Pour notre part, en considérant les définitions du mot argot et leur évolution à travers le temps et en soulignant que ce phénomène linguistique préexiste aux jeunes issus de cette immigration, nous pensons qu’une telle désignation ne convient pas à décrire les pratiques des jeunes que nous observons. La première raison réside dans le fait qu’elle appelle, directement ou indirectement à considérer ces derniers négativement à partir de l’usage de quelques unités linguistiques largement partagées par l’ensemble des Français (jeunes et adultes). Par ailleurs, une telle substitution est à notre sens à écarter, compte tenu du nombre très important de mots utilisés en langue d’origine. A ce sujet, Trimaille et Billiez (p : 98) rapportent que « plusieurs auteurs distinguent encore la « langue de cité » de l’argot sur le critère de la part que prennent les emprunts en arabe ». Ils expliquent qu’ :

« outre le fait que cela confirme le caractère souvent implicite de « l’identité ethnique » des enquêtés, la présence d’emprunts, dont on peut faire l’hypothèse qu’il s’agit d’alternances de codes plus ou moins stabilisées dans les pratiques de communications et en ce sens vernacularisées, illustre la dynamique plurilingue qui accompagne la redéfinition des appartenances groupales en milieu urbain. »

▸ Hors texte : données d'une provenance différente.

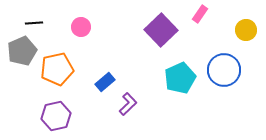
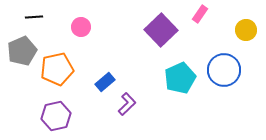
black line: moved 6 px up
purple L-shape: moved 1 px left
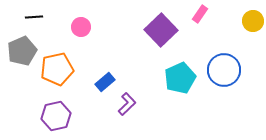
yellow circle: moved 7 px right, 9 px up
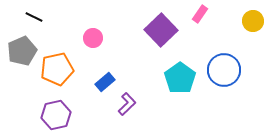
black line: rotated 30 degrees clockwise
pink circle: moved 12 px right, 11 px down
cyan pentagon: rotated 12 degrees counterclockwise
purple hexagon: moved 1 px up
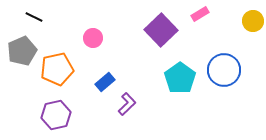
pink rectangle: rotated 24 degrees clockwise
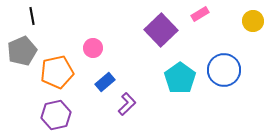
black line: moved 2 px left, 1 px up; rotated 54 degrees clockwise
pink circle: moved 10 px down
orange pentagon: moved 3 px down
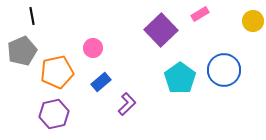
blue rectangle: moved 4 px left
purple hexagon: moved 2 px left, 1 px up
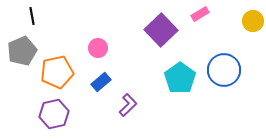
pink circle: moved 5 px right
purple L-shape: moved 1 px right, 1 px down
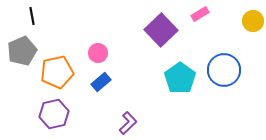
pink circle: moved 5 px down
purple L-shape: moved 18 px down
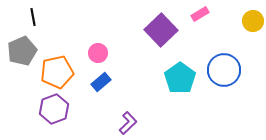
black line: moved 1 px right, 1 px down
purple hexagon: moved 5 px up; rotated 8 degrees counterclockwise
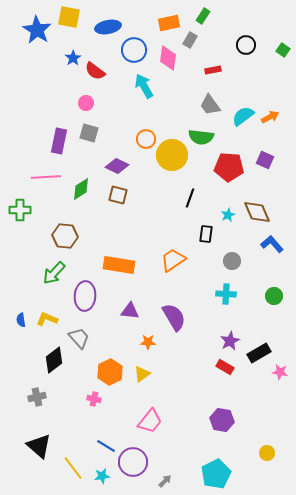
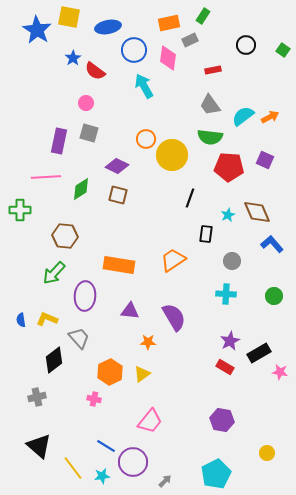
gray rectangle at (190, 40): rotated 35 degrees clockwise
green semicircle at (201, 137): moved 9 px right
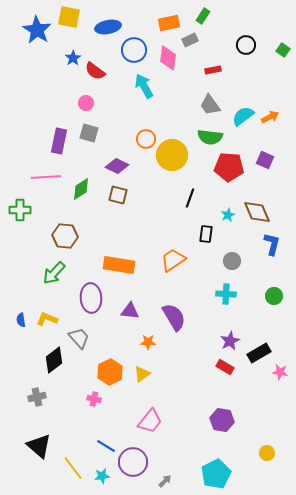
blue L-shape at (272, 244): rotated 55 degrees clockwise
purple ellipse at (85, 296): moved 6 px right, 2 px down; rotated 8 degrees counterclockwise
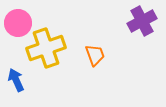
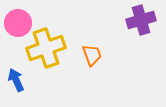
purple cross: moved 1 px left, 1 px up; rotated 12 degrees clockwise
orange trapezoid: moved 3 px left
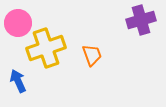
blue arrow: moved 2 px right, 1 px down
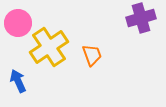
purple cross: moved 2 px up
yellow cross: moved 3 px right, 1 px up; rotated 15 degrees counterclockwise
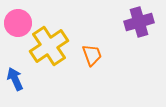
purple cross: moved 2 px left, 4 px down
yellow cross: moved 1 px up
blue arrow: moved 3 px left, 2 px up
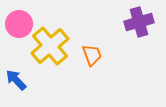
pink circle: moved 1 px right, 1 px down
yellow cross: moved 1 px right; rotated 6 degrees counterclockwise
blue arrow: moved 1 px right, 1 px down; rotated 20 degrees counterclockwise
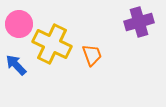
yellow cross: moved 2 px right, 2 px up; rotated 24 degrees counterclockwise
blue arrow: moved 15 px up
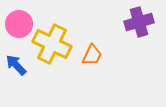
orange trapezoid: rotated 45 degrees clockwise
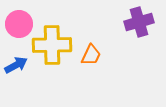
yellow cross: moved 1 px down; rotated 27 degrees counterclockwise
orange trapezoid: moved 1 px left
blue arrow: rotated 105 degrees clockwise
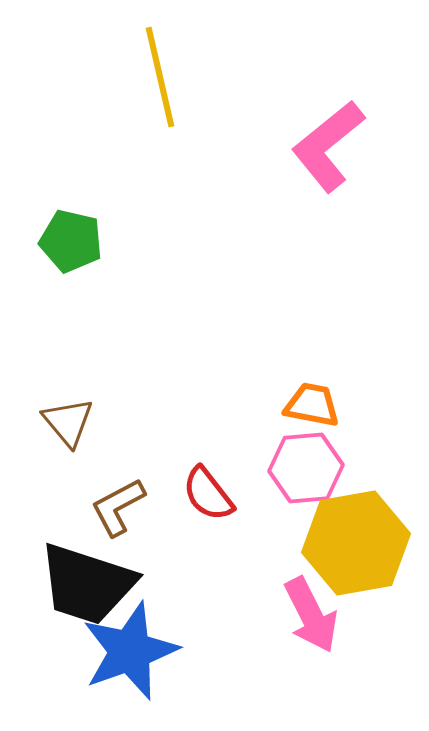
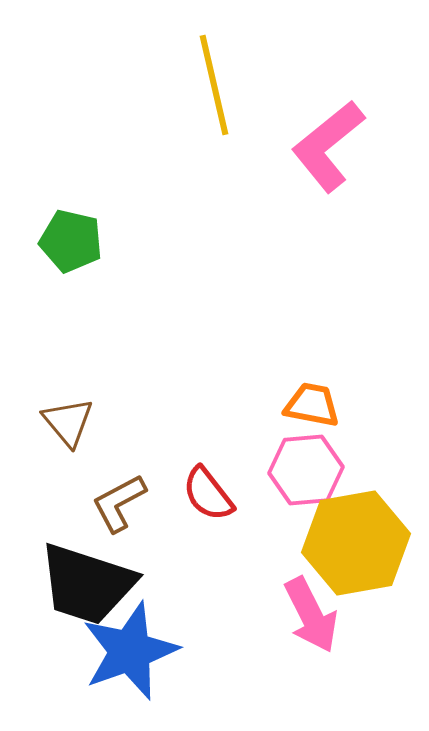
yellow line: moved 54 px right, 8 px down
pink hexagon: moved 2 px down
brown L-shape: moved 1 px right, 4 px up
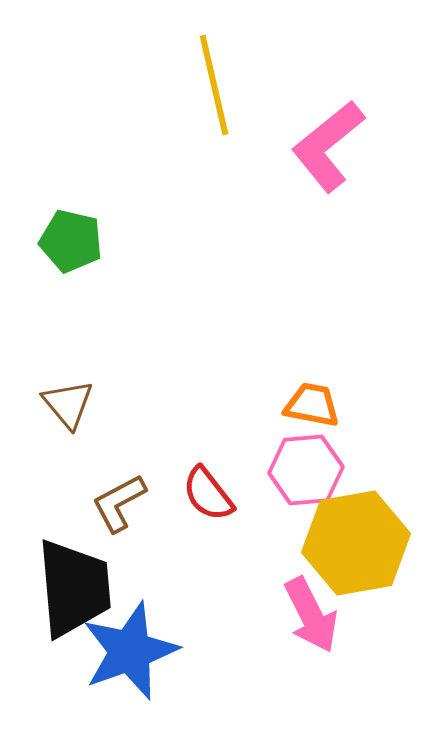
brown triangle: moved 18 px up
black trapezoid: moved 13 px left, 4 px down; rotated 113 degrees counterclockwise
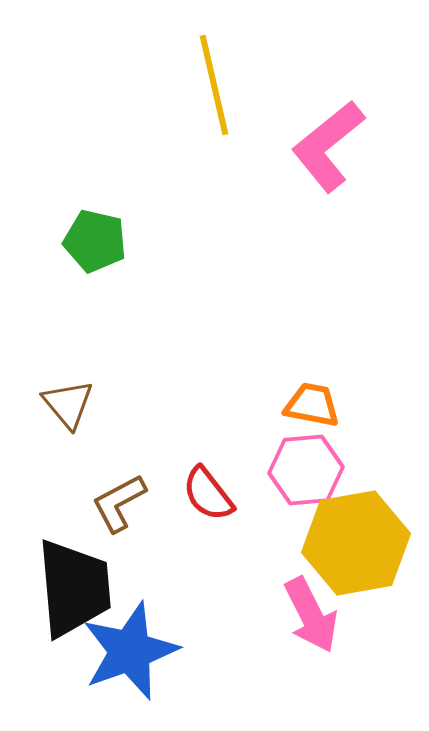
green pentagon: moved 24 px right
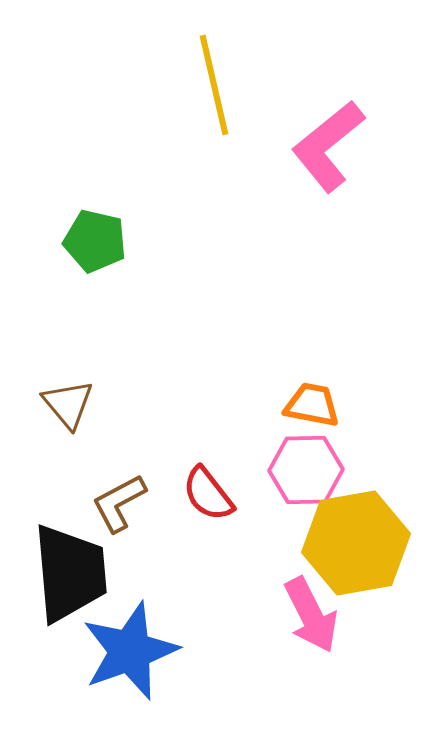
pink hexagon: rotated 4 degrees clockwise
black trapezoid: moved 4 px left, 15 px up
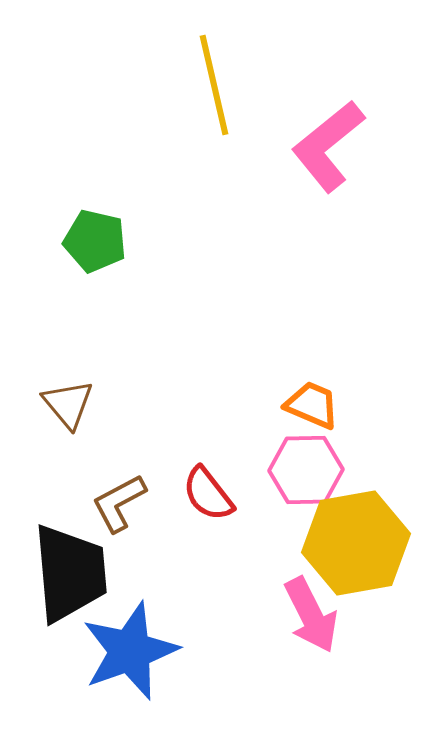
orange trapezoid: rotated 12 degrees clockwise
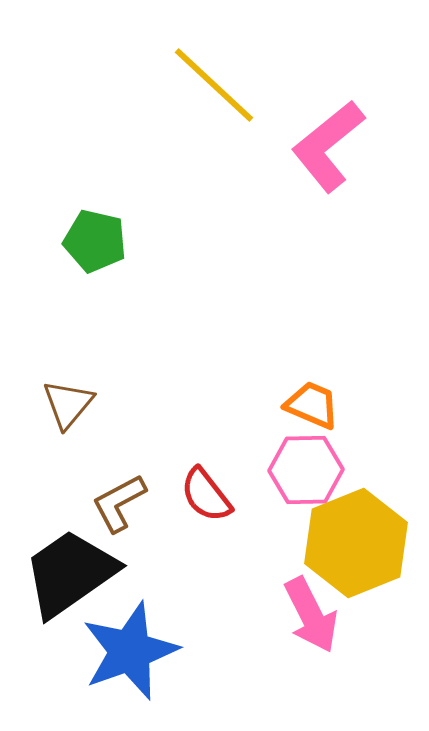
yellow line: rotated 34 degrees counterclockwise
brown triangle: rotated 20 degrees clockwise
red semicircle: moved 2 px left, 1 px down
yellow hexagon: rotated 12 degrees counterclockwise
black trapezoid: rotated 120 degrees counterclockwise
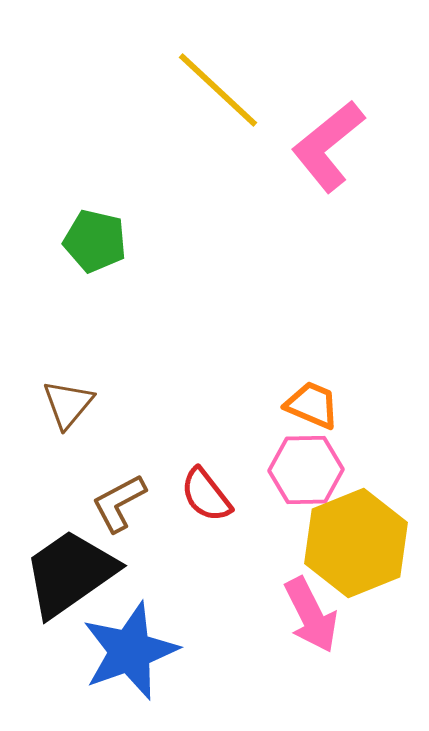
yellow line: moved 4 px right, 5 px down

A partir de là, il paraît évident que les deux modes de communications diffèrent aussi bien par leur nature de création que par leur fonctions. En effet, alors qu’une forme argotique, comme le constate Schwob (1989 : 15) « est le contraire d’une formation spontanée [car] c’est une langue artificielle, destinée à n’être pas comprise par une certaine classe de gens », les formes langagières des jeunes issus de l’immigration maghrébine naissent naturellement de situations de contact de langues et de contraintes sociales en lieu migratoire. En lien avec ces différences, l’argot revêt essentiellement une fonction cryptique tandis que les pratiques langagières des jeunes renvoient principalement à leur fonction identitaire.